> What to produce:
Output exactly the lines between the one holding "photomicrograph of benign" and the last line of the data below, both of those lines included.

** Data records follows **

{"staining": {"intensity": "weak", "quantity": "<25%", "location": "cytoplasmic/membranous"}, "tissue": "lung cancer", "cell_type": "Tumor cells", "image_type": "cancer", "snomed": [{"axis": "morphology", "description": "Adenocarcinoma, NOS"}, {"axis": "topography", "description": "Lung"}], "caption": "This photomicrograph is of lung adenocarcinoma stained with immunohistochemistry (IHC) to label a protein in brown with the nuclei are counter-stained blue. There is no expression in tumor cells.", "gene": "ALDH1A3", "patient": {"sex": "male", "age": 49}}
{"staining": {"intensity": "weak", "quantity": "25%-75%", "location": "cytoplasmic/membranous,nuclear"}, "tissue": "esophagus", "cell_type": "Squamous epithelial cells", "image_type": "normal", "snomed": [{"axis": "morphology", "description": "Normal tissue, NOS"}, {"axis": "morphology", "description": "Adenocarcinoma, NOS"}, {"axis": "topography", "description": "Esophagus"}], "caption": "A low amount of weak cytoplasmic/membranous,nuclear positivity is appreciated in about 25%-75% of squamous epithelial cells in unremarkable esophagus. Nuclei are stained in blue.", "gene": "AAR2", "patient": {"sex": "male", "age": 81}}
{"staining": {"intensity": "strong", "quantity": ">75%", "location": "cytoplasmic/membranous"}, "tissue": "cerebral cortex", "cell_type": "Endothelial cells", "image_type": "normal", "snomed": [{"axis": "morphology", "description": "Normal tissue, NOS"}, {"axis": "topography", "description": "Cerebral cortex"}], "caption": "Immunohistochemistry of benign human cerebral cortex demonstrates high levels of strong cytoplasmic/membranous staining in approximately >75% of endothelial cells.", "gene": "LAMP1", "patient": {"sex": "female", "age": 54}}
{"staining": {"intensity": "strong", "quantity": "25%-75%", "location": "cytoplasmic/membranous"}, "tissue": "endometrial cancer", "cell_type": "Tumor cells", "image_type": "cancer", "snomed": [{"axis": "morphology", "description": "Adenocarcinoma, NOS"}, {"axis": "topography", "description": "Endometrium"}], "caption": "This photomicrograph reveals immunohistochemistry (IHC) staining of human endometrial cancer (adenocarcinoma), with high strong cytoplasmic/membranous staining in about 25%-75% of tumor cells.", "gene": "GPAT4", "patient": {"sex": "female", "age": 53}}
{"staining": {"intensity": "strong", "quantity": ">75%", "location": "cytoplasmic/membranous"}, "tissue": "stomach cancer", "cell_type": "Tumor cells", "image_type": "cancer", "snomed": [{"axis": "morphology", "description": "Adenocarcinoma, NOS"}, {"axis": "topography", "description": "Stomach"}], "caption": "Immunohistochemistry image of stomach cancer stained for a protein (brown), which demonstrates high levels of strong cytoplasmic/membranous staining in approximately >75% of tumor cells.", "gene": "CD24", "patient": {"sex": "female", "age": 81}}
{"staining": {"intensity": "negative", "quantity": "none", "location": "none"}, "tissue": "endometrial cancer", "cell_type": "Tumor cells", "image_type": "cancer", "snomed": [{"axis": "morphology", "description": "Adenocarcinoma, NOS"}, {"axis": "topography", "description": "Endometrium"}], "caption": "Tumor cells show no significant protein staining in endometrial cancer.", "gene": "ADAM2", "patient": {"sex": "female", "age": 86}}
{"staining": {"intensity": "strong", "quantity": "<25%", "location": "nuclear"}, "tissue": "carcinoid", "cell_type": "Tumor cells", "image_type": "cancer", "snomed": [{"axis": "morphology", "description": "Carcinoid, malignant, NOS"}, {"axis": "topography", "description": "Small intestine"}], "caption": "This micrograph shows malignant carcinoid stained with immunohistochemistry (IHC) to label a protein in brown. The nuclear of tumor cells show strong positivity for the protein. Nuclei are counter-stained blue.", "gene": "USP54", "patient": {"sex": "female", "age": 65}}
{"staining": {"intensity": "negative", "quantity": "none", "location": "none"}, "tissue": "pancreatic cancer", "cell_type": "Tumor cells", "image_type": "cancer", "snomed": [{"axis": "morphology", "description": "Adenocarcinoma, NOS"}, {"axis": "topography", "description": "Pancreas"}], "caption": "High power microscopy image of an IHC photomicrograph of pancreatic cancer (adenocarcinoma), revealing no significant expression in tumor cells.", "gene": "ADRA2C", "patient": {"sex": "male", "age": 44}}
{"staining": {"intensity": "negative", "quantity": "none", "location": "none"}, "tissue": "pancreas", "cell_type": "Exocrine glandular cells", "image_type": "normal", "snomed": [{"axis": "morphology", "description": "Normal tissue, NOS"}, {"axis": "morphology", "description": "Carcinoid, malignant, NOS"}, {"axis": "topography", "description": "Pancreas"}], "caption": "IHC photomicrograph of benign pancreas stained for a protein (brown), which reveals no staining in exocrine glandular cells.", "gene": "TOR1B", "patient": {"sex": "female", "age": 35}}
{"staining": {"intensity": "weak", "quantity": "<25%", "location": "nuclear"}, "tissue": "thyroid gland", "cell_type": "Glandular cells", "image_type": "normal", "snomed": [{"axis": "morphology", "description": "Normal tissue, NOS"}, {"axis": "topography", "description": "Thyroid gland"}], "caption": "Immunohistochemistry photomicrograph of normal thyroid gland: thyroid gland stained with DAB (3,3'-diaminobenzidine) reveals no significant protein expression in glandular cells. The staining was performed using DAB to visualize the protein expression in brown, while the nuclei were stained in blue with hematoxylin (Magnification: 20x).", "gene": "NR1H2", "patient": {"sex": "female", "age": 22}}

** End of Data records **

> Exercise result:
{"staining": {"intensity": "negative", "quantity": "none", "location": "none"}, "tissue": "pancreas", "cell_type": "Exocrine glandular cells", "image_type": "normal", "snomed": [{"axis": "morphology", "description": "Normal tissue, NOS"}, {"axis": "morphology", "description": "Carcinoid, malignant, NOS"}, {"axis": "topography", "description": "Pancreas"}], "caption": "IHC photomicrograph of benign pancreas stained for a protein (brown), which reveals no staining in exocrine glandular cells.", "gene": "TOR1B", "patient": {"sex": "female", "age": 35}}
{"staining": {"intensity": "weak", "quantity": "<25%", "location": "nuclear"}, "tissue": "thyroid gland", "cell_type": "Glandular cells", "image_type": "normal", "snomed": [{"axis": "morphology", "description": "Normal tissue, NOS"}, {"axis": "topography", "description": "Thyroid gland"}], "caption": "Immunohistochemistry photomicrograph of normal thyroid gland: thyroid gland stained with DAB (3,3'-diaminobenzidine) reveals no significant protein expression in glandular cells. The staining was performed using DAB to visualize the protein expression in brown, while the nuclei were stained in blue with hematoxylin (Magnification: 20x).", "gene": "NR1H2", "patient": {"sex": "female", "age": 22}}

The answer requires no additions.